### [Text excerpt]
Fluid-pressure and analogous brake systems – Speed-controlled – Regenerative brakes
Reexamination Certificate
2001-12-20
2004-03-09
Schwartz, Christopher P. (Department: 3683)
Fluid-pressure and analogous brake systems
Speed-controlled
Regenerative brakes
C180S065310, C188S162000
Reexamination Certificate
active
06702404
ABSTRACT:
BACKGROUND OF THE INVENTION
Control of power transmission and torque is a frequent problem in many fields of application. In automobiles and trucks, clutches and brakes are used to transmit torque, or to accelerate or decelerate a vehicle. Normal wear on the friction components of these systems results in periodic and expensive repairs in countless applications not only in the United States, but worldwide wherever such systems are used.
Friction systems for deceleration typically used are one of two types: drum systems with traditional wear pads, or disc systems with a friction rotor/stator arrangement. Both types have wear components that must periodically be checked and replaced. Failure to check and repair or replace worn components can result in damage to the actuation system, such as warped rotors or wearing by application calipers directly on drums or other components. Such systems are also typically equipped with hydraulic systems for easier application and control. While the hydraulic systems make application easier, hydraulics do nothing to ease the wear situation and may indeed aggravate the wear on these systems by more aggressive application and use. The net result of these systems is to convert kinetic energy from wheels and axles into heat in the brake pads or discs, which then suffer further wear.
As a result of the deficiencies of these systems, electromagnetic retarders have been used for braking and deceleration systems. The concept behind electromagnetic retardation is to use an electric motor as an eddy current machine, that is, to retard the rotation of a rotor by applying a reluctance on a matching stator. The energy so used may recharge a battery (as in a regenerative braking system) or may be dissipated as heat if the application requires converting a large amount of kinetic energy (torque) to electrical energy or heat. Such a system may not always convert braking energy to another useful form of energy, but it may work for its intended primary purpose: stopping motion of a car, a truck or other moving or rotating body.

### [Information shown]
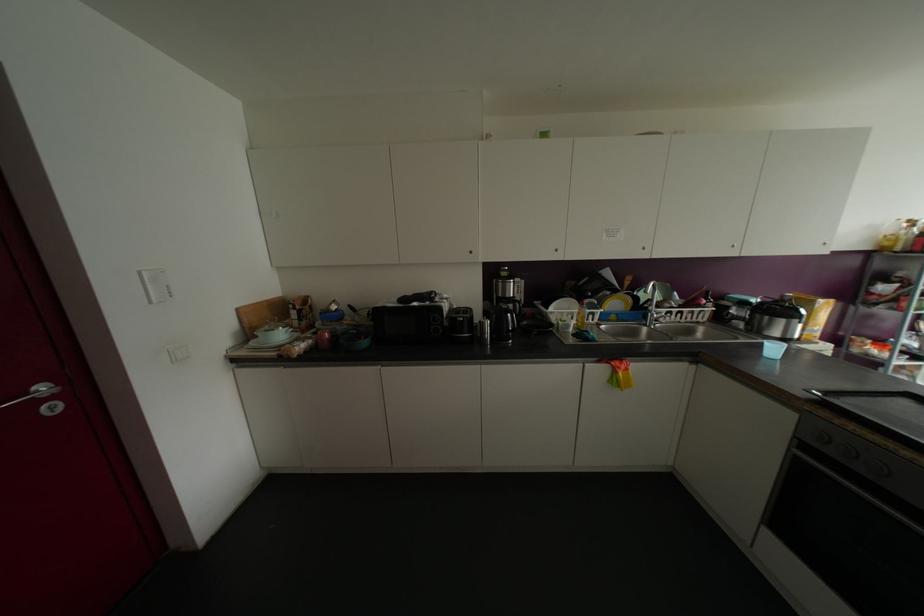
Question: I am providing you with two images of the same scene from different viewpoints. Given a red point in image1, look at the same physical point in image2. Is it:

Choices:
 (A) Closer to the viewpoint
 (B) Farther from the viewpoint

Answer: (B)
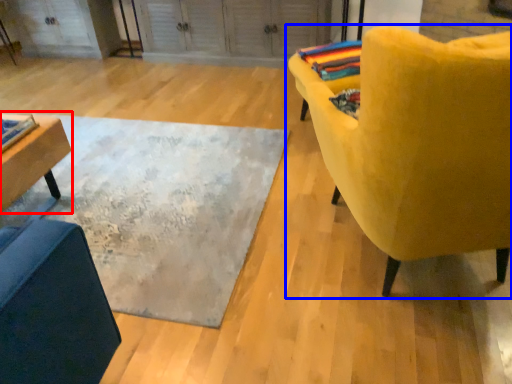
Question: Among these objects, which one is farthest to the camera, table (highlighted by a red box) or chair (highlighted by a blue box)?

Choices:
 (A) table
 (B) chair

Answer: (A)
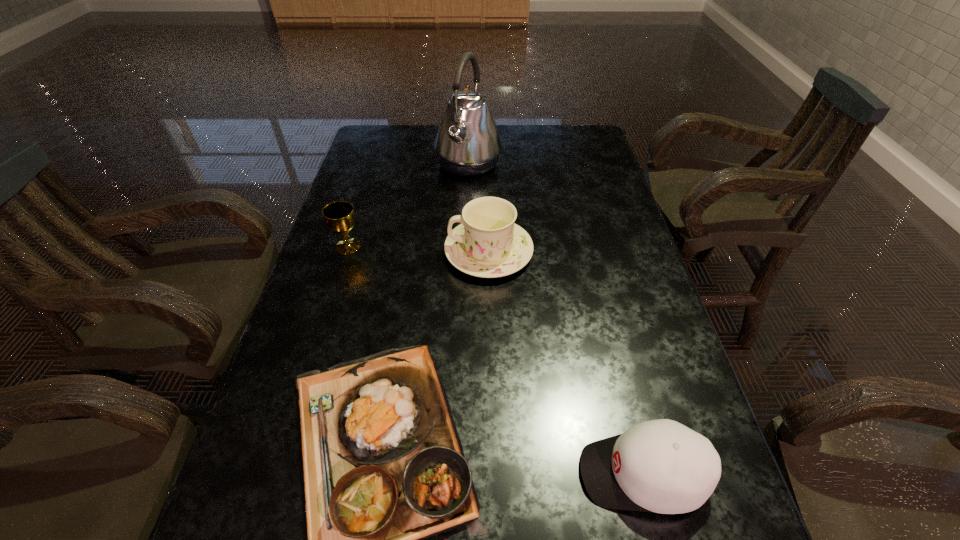
The height and width of the screenshot is (540, 960). Identify the location of free location that satisfies the following two spatial constraints: 1. on the back side of the tallest object; 2. on the right side of the chalice. (373, 164).

I want to click on free location that satisfies the following two spatial constraints: 1. on the back side of the kettle; 2. on the right side of the chalice, so click(x=373, y=164).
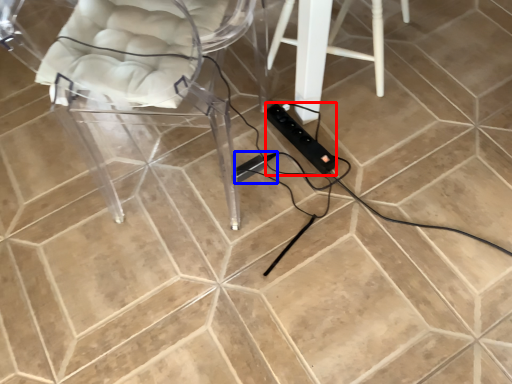
Question: Which object appears closest to the camera in this image, extension cord (highlighted by a red box) or extension cord (highlighted by a blue box)?

Choices:
 (A) extension cord
 (B) extension cord

Answer: (A)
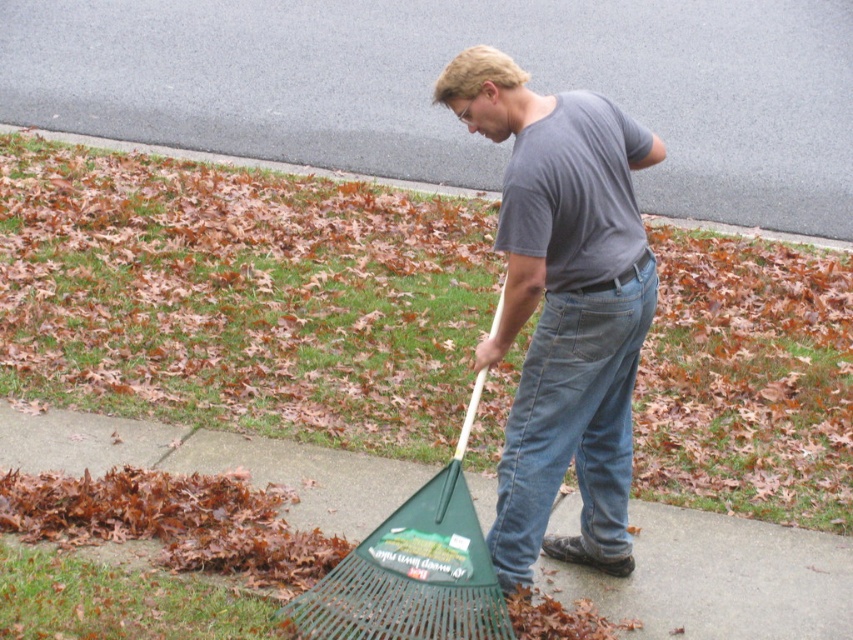
Question: Can you confirm if gray cotton shirt at center is bigger than green plastic rake at lower center?

Choices:
 (A) no
 (B) yes

Answer: (B)

Question: Is green grass at center to the right of jeans at center from the viewer's perspective?

Choices:
 (A) yes
 (B) no

Answer: (B)

Question: Can you confirm if jeans at center is positioned below green grass at lower center?

Choices:
 (A) yes
 (B) no

Answer: (A)

Question: Which point is closer to the camera?

Choices:
 (A) gray cotton shirt at center
 (B) jeans at center
 (C) green grass at lower center

Answer: (A)

Question: Which object is farther from the camera taking this photo?

Choices:
 (A) green grass at center
 (B) jeans at center

Answer: (A)

Question: Estimate the real-world distances between objects in this image. Which object is closer to the green plastic rake at lower center?

Choices:
 (A) gray cotton shirt at center
 (B) gray matte shirt at center
 (C) jeans at center
 (D) green grass at center

Answer: (C)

### [Complete the following]
1. Convert the records, from their first line through the line containing "Question: Which object appears", into a Markdown table with the columns Row and Record line. Leave out blank lines and pictures.
2. Carry on the brake-system patent text from its last sentence.

### [Answers for this exercise]
1.
| Row | Record line |
|---|---|
| 1 | Question: I am providing you with two images of the same scene from different viewpoints. Given a red point in image1, look at the same physical point in image2. Is it: |
| 2 | Choices: |
| 3 |  (A) Closer to the viewpoint |
| 4 |  (B) Farther from the viewpoint |
| 5 | Answer: (B) |
| 6 | Question: Among these objects, which one is farthest to the camera, table (highlighted by a red box) or chair (highlighted by a blue box)? |
| 7 | Choices: |
| 8 |  (A) table |
| 9 |  (B) chair |
| 10 | Answer: (A) |
| 11 | The height and width of the screenshot is (540, 960). Identify the location of free location that satisfies the following two spatial constraints: 1. on the back side of the tallest object; 2. on the right side of the chalice. (373, 164). |
| 12 | I want to click on free location that satisfies the following two spatial constraints: 1. on the back side of the kettle; 2. on the right side of the chalice, so click(x=373, y=164). |
| 13 | Question: Which object appears closest to the camera in this image, extension cord (highlighted by a red box) or extension cord (highlighted by a blue box)? |

2.
Present systems using electromagnetic retarders do not consider the effect of braking on the entire vehicle or body, but tend to consider only an individual wheel or other moving unit. For example, U.S. Pat. No. 5,743,599 reveals an electromagnetic retarding system for a vehicle in which there is an electromagnetic retarder for each wheel, but no consideration of the overall effect on the entire vehicle. Such a system may work for each wheel individually, but provides no balancing mechanism for the automobile or car employing the electromagnetic retarding system. For instance, electromagnetic retarders lose their effectiveness at low speeds, since little torque is available for conversion at low speeds. In some instances, torque may be available at one wheel or moving portion but not at another wheel or another portion of the vehicle employing the retarding system. As a result, the electromagnetic actuation system may not have the ability to control those retarders at which energy or torque is not otherwise available. What is needed is a way to balance the energy-conversion or torque-conversion needs of the entire vehicle or device using an electromagnetic retarding system. What is needed is a better way to control an electromagnetic retarding system to decelerate a vehicle or other moving object.
BRIEF SUMMARY OF THE INVENTION
The present invention meets this need with an electromagnetic retarding system. One aspect of the invention is an electromagnetic retarding system comprising a plurality of electromagnetic retarders, each retarder operably connected to a rotating shaft. The electromagnetic retarding system also comprises a sensor for measuring at least one of a speed and a torque of the shaft. There is a brake controller receiving inputs from the sensors, the controller controllably connected to each of the plurality of magnetic retarders, and means for supplying power to each of the electromagnetic retarders, the means controllably connected to the controller. In this aspect, the controller routes power to each of the plurality of electromagnetic retarders to oppose the rotating shafts connected to each retarder, and the power routed to each retarder depends on an error signal between an actual and a desired amount of at least one of a speed and a torque set by the controller for each of the plurality of retarders.
Another aspect of the invention is an electromagnetic retarding system for a motor vehicle. The electromagnetic retarding system comprises an electromagnetic retarder operatively coupled to each axle of the motor vehicle, and a sensor operably connected to each axle to indicate at least one of an axle speed and an axle torque. There is a power source or sources providing power for the electromagnetic retarders, and at least one sensor operably connected to a brake pedal of the vehicle for indicating at least one of a brake pedal displacement and a brake pedal force. The electromagnetic retarding system also comprises a controller in operable communication with the electromagnetic retarders, the sensors, and the power source or sources. In this electromagnetic retarding system for a motor vehicle, the controller applies power from the power source or sources to the electromagnetic retarders to decelerate the vehicle. The controller controls the application of the power by using at least one of a wheel speed, an axle torque, a brake pedal displacement, a brake pedal force, and a temperature.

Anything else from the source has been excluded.